The search for Noela's home and for the reasons which have brought
her to take part in the disturbing world of pornography, do not only
bring him back into contact with several friends but also force him
to discover a world of corruption, blackmail, murder and white slave
trade more terrible than a simple exchange of sexual images could
ever have suggested.
Dolls behind the window,
the young Madrid-based author's second novel, begins with this interesting
departure point, a story of action and intrigue which reveals the
more perverse side of new technology. The environment surrounding
crime is changing and it is no longer necessary that detective literature
be about perfect crimes, about majordomos who always have something
to hide or scrupulous politicians obsessed by power and money.
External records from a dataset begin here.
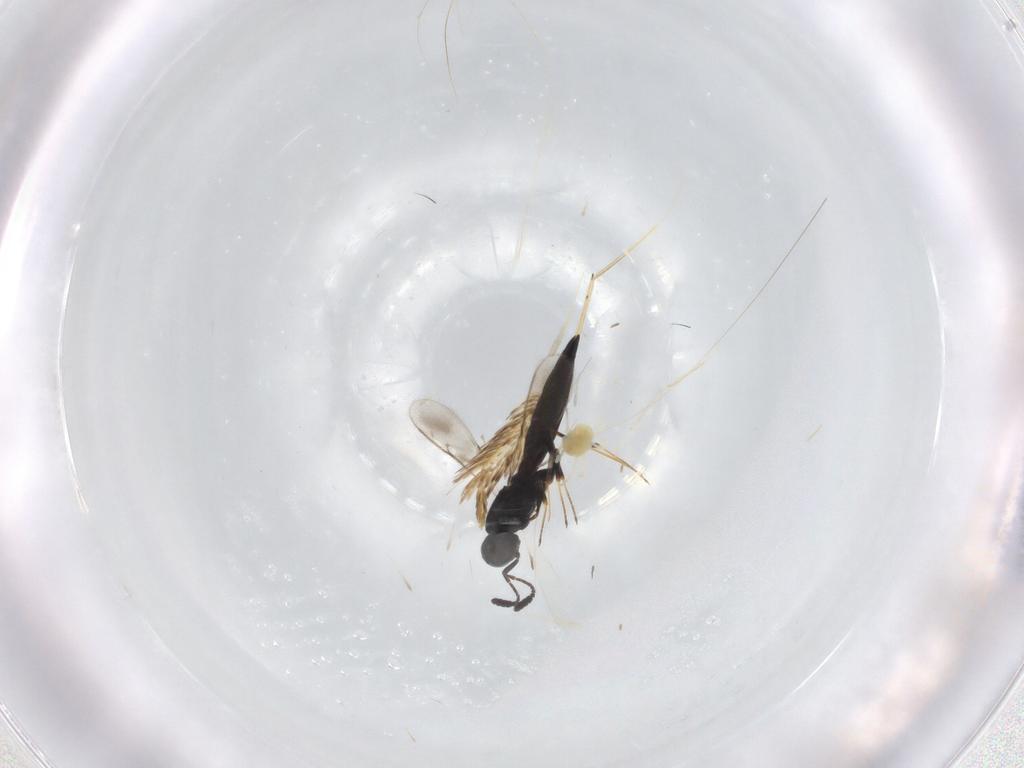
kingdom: Animalia
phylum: Arthropoda
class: Insecta
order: Hymenoptera
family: Scelionidae
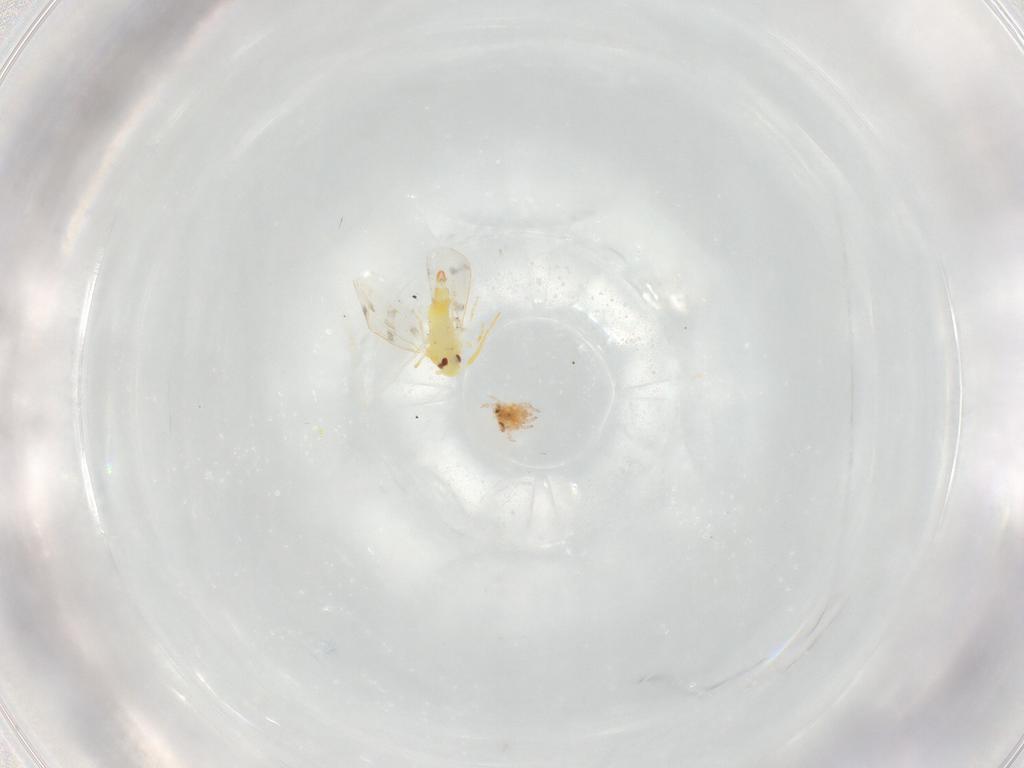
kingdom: Animalia
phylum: Arthropoda
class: Insecta
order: Hemiptera
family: Aleyrodidae
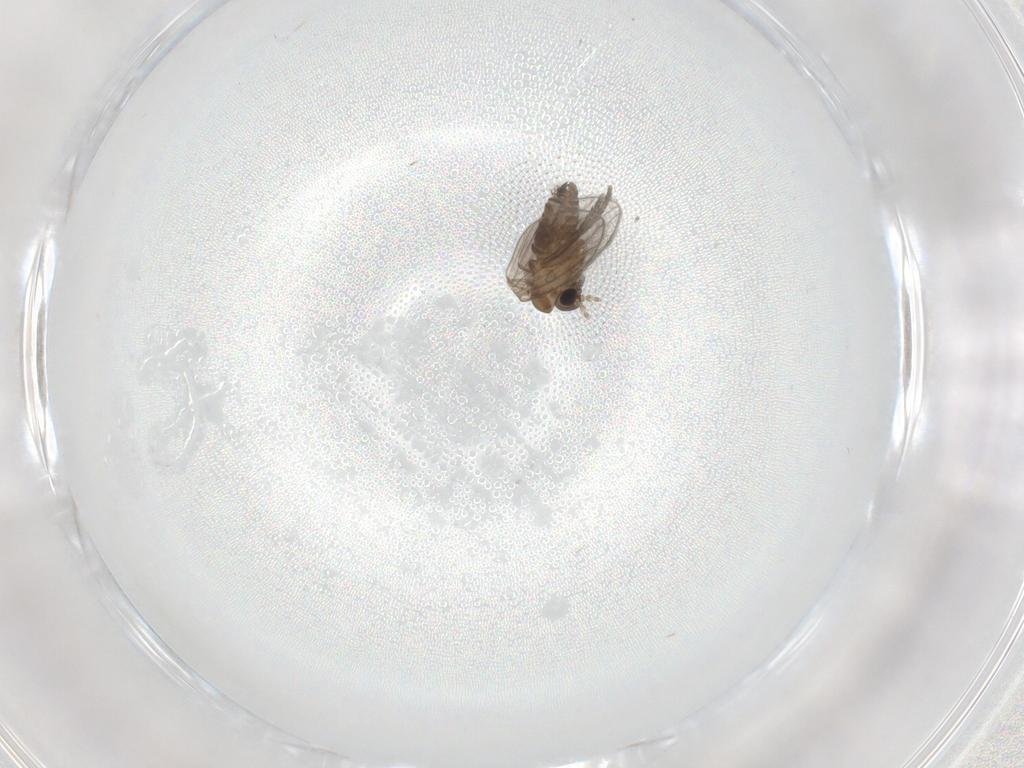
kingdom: Animalia
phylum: Arthropoda
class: Insecta
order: Diptera
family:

In
a world dominated by cybernetic networks and the information society,
novelistic plots must adapt to these new environments in the name
of plausibility and realism which the detective genre habitually
demands.
Although, in certain passages, the plot is a little stereotypical
and not very convincing, with a little conspiracy, characteristic
of some genres of thriller, the reading is easy and enjoyable.
Well structured, with dramatic turns
of event calculated to surprise the reader without becoming a soap
opera, the novel, which would make a good basis for a film scenario,
grabs the reader with the voracity of intense works which demand
to be read in one go. The style of the author perfectly fits the
constant narrative tension of the plot; in turn encircling and
suggestive, becoming rhythmic and direct in the action scenes.
These two registers complement the thematic duality posed by the
novel whose main thread presents two clearly distinct searches.
In addition to the enquiry about the woman's address, which is
presented to the hero via pornographic images of the years after
their final meeting, Dolls behind the window tells
the story of an interior quest with the goal being to give direction
to an escaped past.
Because, although life sometimes gives second
chances, they are never the same as the first.